We’re in 2025, and this is how we’re wiring data into APIs.

---

Why do we tolerate this?

This is a declarative, streaming, data processing problem. Why aren’t we using something more elegant? Something more composable, like functional pipelines?

I'm asking myself: Why don’t we have a composable, streaming, functional DSL for this kind of task?

---

Why not build it like Unix pipes?

What I want is something that feels like:

   cat input.jsonl \
   | match output.jsonl on custom_id \
   | extract (text, embedding) \
   | filter not-empty \
   | batch 50 \
   | send-to-chroma
---

In Lisp / Clojure:

   (->> (zip input output)
        (filter (= :custom_id))
        (mapcat (fn [[in out]] (zip (:input in) (:embedding out))))
        (partition-all 50)
        (map send-to-chroma))

---

In Elixir + Broadway:

   Broadway
   |> read_stream("in.jsonl", "out.jsonl")
   |> match_on(:custom_id)
   |> map(&{&1.text, &1.embedding})
   |> batch_every(50)
   |> send_to_chroma()
---

And now, back to Python..

We’re stuck writing imperative soup or building hacky DSLs with things like:

   load_json_pairs() \
   | where(is_valid) \
   | select(to_embedding_record) \
   | batch(50) \
   | foreach(send_to_chroma)

...or, more realistically, writing thousands of lines of with open(...) as f.

And even though libraries like tf.data.Dataset, dask.bag, pandas, or pipe exist, none of them really solve this use case in a cohesive and expressive way. They all focus on either tabular data, or big data, or ML input pipelines – not this "structured data -> transform -> push to API" pattern.

---

This is especially absurd now that everyone’s doing RAG

With Retrieval-Augmented Generation (RAG) becoming the norm, we’re all parsing files, extracting embeddings, enriching metadata, batching, and inserting into vector stores.

Why are we all writing the same low-level, ad-hoc code to do this?

Shouldn’t this entire category of work be addressed by proper DSL/framework?

Wouldn’t it make sense to build... - a functional DSL for JSON-to-embedding-to-API pipelines? - or a Python library with proper map, filter, batch, pipe, sink semantics? - or even a streaming runtime like Elixir Broadway or a minimal functional Rx-style graph?

Even R with dplyr has more elegant ways to express transformation than what we do in Python for these jobs.

---

Am I missing something?

Is there a tool, a language, or a framework out there that actually solves this well?

Or is this just one of those gaps in the tooling ecosystem that no one has filled yet?

Would love to hear what others are doing – and if anyone’s already working on a solution like this.

Thanks.

ferguess_k a day ago

Many companies wrote their in-house framework for ETL. For example I have worked in two companies that both chose to write sort of YAML based ingestion framework so that users only need to write YAML.

I guess you can make the case that a general framework is useful, but TBH I think either it takes too long to include all use cases (and each company probably only needs one), or becomes too complicated to be a framework.

Not to discourage you though, it's fun to build your own project and I'd love you to try it out. Worst case, no one uses it but you bag a ton of experience.

  • codingmoh 2 hours ago

    I get why so many teams roll their yaml based system, as it feels more straightforward to build something tailored to your needs than trying to shoehorn the generalities in. But that’s exactly the tricky part: the moment you try to accommodate every possible use case, the framework either blows up in scope or ends up too niche to be widely adopted.

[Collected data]
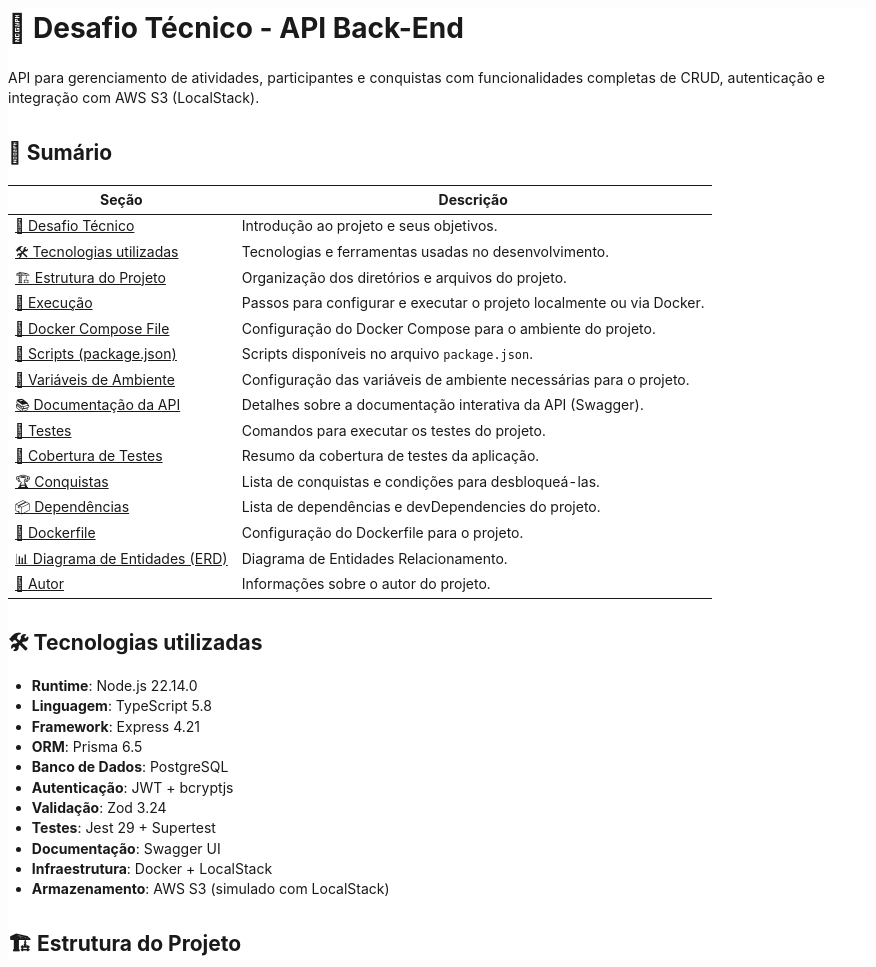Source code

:# 🚀 Desafio Técnico - API Back-End

API para gerenciamento de atividades, participantes e conquistas com funcionalidades completas de CRUD, autenticação e integração com AWS S3 (LocalStack).

## 📑 Sumário

| Seção                          | Descrição                                                                 |
|--------------------------------|---------------------------------------------------------------------------|
| [🚀 Desafio Técnico](#-desafio-técnico---engenheiro-back-end) | Introdução ao projeto e seus objetivos.                                  |
| [🛠 Tecnologias utilizadas](#-tecnologias-utilizadas)         | Tecnologias e ferramentas usadas no desenvolvimento.                     |
| [🏗 Estrutura do Projeto](#-estrutura-do-projeto)             | Organização dos diretórios e arquivos do projeto.                        |
| [🚀 Execução](#-execução)                                     | Passos para configurar e executar o projeto localmente ou via Docker.    |
| [🐳 Docker Compose File](#-docker-compose-file)               | Configuração do Docker Compose para o ambiente do projeto.               |
| [📜 Scripts (package.json)](#-scripts-packagejson)            | Scripts disponíveis no arquivo `package.json`.                           |
| [🔐 Variáveis de Ambiente](#-variáveis-de-ambiente-env)       | Configuração das variáveis de ambiente necessárias para o projeto.        |
| [📚 Documentação da API](#-documentação-da-api)               | Detalhes sobre a documentação interativa da API (Swagger).               |
| [🧪 Testes](#-testes)                                         | Comandos para executar os testes do projeto.                             |
| [🧪 Cobertura de Testes](#-cobertura-de-testes)               | Resumo da cobertura de testes da aplicação.                              |
| [🏆 Conquistas](#-conquistas)                                 | Lista de conquistas e condições para desbloqueá-las.                     |
| [📦 Dependências](#-dependências)                             | Lista de dependências e devDependencies do projeto.                      |
| [🐳 Dockerfile](#-dockerfile)                                 | Configuração do Dockerfile para o projeto.                               |
| [📊 Diagrama de Entidades (ERD)](#-diagrama-de-entidades-erd)                                           | Diagrama de Entidades Relacionamento.                                    |
| [🤖 Autor](#-autor)                                           | Informações sobre o autor do projeto.                                    |

## 🛠 Tecnologias utilizadas

- **Runtime**: Node.js 22.14.0
- **Linguagem**: TypeScript 5.8
- **Framework**: Express 4.21
- **ORM**: Prisma 6.5
- **Banco de Dados**: PostgreSQL
- **Autenticação**: JWT + bcryptjs
- **Validação**: Zod 3.24
- **Testes**: Jest 29 + Supertest
- **Documentação**: Swagger UI
- **Infraestrutura**: Docker + LocalStack
- **Armazenamento**: AWS S3 (simulado com LocalStack)

## 🏗 Estrutura do Projeto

- _To-do item A_
Using the forum thread on Python data pipelines, explain in one to three sentences why the original poster says tf.data.Dataset, dask.bag, pandas, and pipe don't really solve the use case.
- _To-do item B_
Continue the forum thread on Python data pipelines from the point where it stops.

- _Exercise response A_
Each of those libraries focuses on tabular data, big data, or ML input pipelines. None addresses the "structured data -> transform -> push to API" pattern in a cohesive and expressive way.

- _Exercise response B_
geoHeil a day ago

As some others already posted: There is more to copying data than just moving it. It is about observability. A lot of companies have created their own frameworks.

One example I find useful for a lot of usecases is dagster. You can define resources to encapsulate complexity https://docs.dagster.io/guides/build/external-resources in fact with components build on top of custom DSLs https://docs.dagster.io/guides/labs/components

At Magenta/Telekom we are bulding on https://georgheiler.com/event/magenta-data-architecture-25/ - you can follow along with this template here https://github.com/l-mds/local-data-stack/ you may find these examples useful to understand how to use dagster/graph-based data pipeliens @scale

  • codingmoh 2 hours ago

    Dagster is definitely one of the more polished orchestrators out there, and I like how it embraces the idea of resources and custom DSL-style components. It’s also cool that you’re using it at Magenta/Telekom at scale.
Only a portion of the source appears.